What Tarun Vijay says in his Ayutthya Diary (May 25) is the obvious, visible part. I presume he means Thailand’s done better than India. Why? Is it a case of the acolyte doing better than his master? Or is it that they remained Buddhist and didn’t revert to Hinduism, unlike India? Is it that since Thailand wasn’t colonised and became the buffer zone between the British colonies and other European colonies of SE Asia, they could modernise more on their terms? Or shall we give credence to the Hindutva theory that its impressive progress was because of lack of any Islamic invasion?
A. Maheshwari, Bangalore

The Trouble With Explanation

Third Bests

Jun 08, 2009

Salman Rushdie reached great heights with Midnight’s Children, but his subsequent novels were too pedagogic, reflecting the narcissistic pleasure he derives by perfecting a fustian prose to the detriment of thematic content (The Trouble With Explanation, May 25).
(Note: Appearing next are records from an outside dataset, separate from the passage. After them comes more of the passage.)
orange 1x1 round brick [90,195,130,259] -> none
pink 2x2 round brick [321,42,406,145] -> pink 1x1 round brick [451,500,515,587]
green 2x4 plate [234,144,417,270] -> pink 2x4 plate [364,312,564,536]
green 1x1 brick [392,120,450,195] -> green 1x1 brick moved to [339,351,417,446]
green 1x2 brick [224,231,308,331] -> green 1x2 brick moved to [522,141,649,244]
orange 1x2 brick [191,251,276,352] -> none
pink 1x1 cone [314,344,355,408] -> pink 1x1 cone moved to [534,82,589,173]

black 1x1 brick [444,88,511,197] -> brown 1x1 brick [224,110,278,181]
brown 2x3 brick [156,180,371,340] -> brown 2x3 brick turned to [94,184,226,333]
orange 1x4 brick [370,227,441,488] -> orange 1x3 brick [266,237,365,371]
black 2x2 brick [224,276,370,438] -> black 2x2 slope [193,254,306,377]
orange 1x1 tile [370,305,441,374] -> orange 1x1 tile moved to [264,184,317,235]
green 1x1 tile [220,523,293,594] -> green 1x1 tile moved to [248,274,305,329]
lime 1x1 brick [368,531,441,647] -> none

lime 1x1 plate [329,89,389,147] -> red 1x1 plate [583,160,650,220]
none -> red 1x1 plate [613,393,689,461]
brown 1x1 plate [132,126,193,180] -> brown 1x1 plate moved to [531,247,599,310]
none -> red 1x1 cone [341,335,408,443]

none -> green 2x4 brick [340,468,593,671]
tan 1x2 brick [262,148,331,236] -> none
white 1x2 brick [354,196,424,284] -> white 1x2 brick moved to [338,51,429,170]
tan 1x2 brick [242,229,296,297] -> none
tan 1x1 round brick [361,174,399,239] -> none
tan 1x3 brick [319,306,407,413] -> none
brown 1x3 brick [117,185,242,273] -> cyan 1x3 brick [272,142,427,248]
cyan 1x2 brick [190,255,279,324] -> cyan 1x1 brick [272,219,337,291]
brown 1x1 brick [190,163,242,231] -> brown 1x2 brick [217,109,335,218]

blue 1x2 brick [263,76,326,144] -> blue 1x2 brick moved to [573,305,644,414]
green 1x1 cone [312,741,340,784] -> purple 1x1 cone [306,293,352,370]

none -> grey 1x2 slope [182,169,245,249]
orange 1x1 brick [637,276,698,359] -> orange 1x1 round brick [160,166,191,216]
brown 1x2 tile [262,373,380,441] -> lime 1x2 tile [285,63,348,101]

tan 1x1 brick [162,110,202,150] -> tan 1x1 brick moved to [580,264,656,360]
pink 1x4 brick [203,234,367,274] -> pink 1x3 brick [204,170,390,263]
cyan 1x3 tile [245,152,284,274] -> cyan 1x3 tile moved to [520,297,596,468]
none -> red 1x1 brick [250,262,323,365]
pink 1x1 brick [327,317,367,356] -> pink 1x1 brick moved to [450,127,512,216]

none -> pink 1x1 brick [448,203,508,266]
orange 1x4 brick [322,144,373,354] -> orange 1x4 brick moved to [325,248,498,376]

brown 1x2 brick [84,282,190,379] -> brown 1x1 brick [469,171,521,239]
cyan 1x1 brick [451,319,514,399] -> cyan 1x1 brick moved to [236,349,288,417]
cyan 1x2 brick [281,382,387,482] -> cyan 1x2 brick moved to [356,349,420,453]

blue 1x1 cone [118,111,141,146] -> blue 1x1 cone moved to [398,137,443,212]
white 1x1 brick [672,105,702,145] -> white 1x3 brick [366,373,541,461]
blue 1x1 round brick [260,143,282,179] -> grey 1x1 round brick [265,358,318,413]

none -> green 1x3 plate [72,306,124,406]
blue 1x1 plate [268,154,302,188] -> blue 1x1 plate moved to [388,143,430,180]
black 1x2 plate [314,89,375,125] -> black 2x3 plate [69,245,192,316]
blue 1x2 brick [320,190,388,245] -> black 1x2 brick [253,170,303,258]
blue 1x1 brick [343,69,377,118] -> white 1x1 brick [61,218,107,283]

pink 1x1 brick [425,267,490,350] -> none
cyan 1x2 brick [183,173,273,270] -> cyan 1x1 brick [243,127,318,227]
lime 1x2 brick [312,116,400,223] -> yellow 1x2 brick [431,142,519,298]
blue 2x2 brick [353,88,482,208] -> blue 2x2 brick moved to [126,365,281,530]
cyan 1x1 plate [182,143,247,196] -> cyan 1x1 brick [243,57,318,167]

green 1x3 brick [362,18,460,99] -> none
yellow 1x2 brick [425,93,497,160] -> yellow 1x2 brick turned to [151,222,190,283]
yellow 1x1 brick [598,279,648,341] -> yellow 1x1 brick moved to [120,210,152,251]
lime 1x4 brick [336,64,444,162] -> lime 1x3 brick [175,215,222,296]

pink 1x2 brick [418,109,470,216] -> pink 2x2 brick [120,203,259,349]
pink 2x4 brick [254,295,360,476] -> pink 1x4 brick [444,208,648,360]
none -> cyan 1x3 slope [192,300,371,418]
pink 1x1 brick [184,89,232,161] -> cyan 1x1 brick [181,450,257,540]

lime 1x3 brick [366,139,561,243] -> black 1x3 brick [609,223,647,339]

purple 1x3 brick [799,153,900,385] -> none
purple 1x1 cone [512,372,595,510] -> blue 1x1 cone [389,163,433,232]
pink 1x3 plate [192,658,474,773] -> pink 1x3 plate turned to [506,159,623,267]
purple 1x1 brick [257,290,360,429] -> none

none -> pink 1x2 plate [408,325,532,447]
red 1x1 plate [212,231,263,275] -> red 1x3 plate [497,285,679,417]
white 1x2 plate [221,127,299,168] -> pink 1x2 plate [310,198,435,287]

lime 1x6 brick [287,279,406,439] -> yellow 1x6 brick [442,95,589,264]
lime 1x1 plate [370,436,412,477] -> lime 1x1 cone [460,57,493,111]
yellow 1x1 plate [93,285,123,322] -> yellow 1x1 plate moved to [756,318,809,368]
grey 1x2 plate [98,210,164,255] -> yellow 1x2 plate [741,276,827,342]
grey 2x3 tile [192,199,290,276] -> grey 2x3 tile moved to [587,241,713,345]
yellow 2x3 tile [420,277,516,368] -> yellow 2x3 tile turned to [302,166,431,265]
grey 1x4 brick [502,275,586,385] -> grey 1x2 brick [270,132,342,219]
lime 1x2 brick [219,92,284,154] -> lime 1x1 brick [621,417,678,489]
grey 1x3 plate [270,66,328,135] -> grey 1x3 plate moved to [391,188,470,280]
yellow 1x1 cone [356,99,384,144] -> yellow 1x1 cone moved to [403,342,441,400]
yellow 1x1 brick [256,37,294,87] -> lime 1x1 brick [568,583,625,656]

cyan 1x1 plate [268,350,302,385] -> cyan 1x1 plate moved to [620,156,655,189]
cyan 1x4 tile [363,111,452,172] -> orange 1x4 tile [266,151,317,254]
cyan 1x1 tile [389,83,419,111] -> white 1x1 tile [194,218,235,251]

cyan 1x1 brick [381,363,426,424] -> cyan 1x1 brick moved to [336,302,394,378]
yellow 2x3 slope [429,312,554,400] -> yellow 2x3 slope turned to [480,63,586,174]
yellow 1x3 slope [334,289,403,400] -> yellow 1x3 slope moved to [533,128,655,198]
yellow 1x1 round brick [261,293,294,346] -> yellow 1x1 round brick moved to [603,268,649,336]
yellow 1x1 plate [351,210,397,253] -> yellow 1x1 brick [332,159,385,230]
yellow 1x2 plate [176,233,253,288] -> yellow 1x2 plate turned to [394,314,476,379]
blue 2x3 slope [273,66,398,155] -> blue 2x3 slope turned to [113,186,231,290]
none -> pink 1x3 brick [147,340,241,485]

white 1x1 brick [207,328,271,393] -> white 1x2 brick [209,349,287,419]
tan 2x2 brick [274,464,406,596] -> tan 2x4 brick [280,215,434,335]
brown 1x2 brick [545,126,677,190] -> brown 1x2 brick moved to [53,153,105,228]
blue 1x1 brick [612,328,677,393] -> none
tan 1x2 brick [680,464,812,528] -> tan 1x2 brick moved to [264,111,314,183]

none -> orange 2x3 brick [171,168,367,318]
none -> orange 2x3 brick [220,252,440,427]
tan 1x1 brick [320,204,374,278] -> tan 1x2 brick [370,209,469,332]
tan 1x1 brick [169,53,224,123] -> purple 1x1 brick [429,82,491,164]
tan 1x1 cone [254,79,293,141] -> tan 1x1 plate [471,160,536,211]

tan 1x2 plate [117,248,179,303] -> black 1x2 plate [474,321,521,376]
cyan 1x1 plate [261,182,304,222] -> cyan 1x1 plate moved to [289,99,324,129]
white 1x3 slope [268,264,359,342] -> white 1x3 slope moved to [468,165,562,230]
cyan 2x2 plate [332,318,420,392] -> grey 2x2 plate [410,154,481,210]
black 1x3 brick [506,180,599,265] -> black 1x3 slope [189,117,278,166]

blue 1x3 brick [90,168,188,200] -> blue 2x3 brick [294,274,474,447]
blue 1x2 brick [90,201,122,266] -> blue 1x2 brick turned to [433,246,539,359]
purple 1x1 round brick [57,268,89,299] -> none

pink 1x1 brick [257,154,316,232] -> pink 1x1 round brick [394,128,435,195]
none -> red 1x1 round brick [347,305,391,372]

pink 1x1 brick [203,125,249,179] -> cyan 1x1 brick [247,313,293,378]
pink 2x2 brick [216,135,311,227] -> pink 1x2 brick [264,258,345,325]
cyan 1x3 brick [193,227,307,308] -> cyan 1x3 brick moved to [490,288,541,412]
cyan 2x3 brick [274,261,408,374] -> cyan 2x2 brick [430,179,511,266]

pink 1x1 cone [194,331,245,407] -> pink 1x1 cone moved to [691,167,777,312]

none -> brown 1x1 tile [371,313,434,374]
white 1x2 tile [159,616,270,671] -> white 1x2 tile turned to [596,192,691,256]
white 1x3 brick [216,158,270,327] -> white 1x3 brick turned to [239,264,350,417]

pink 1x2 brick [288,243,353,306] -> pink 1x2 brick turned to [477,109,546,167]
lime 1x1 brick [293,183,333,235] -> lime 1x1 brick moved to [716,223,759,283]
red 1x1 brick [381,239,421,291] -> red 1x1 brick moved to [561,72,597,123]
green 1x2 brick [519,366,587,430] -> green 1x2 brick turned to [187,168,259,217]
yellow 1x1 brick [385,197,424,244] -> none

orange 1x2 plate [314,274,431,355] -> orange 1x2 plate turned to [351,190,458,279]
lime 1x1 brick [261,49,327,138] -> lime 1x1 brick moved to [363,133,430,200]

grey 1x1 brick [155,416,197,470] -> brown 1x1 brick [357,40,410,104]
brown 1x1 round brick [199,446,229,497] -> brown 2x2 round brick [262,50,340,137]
Later, he chose disputatious themes to astound, forcing him to defend his position with a certain economy of truth: his so-called ‘explanations’.
Shyamal Mukherji, Mumbai

The Bharat Hedge Fund

Rather Right

Jun 08, 2009

Your predictions on the poll results (The Bharat Hedge Fund, May 18) were not bad.
K.N. Singh, Mohali

Chain Of Smoke Rings

Sincerely, A Fan

Jun 08, 2009

Mr Mehta, I didn’t realise you were getting so much flak for being candid (Delhi Diary, May 11). In my generation’s lingo, you’re "totally awesome". One, you write really well. Two, your upfront secular liberal stand is what makes Outlook special.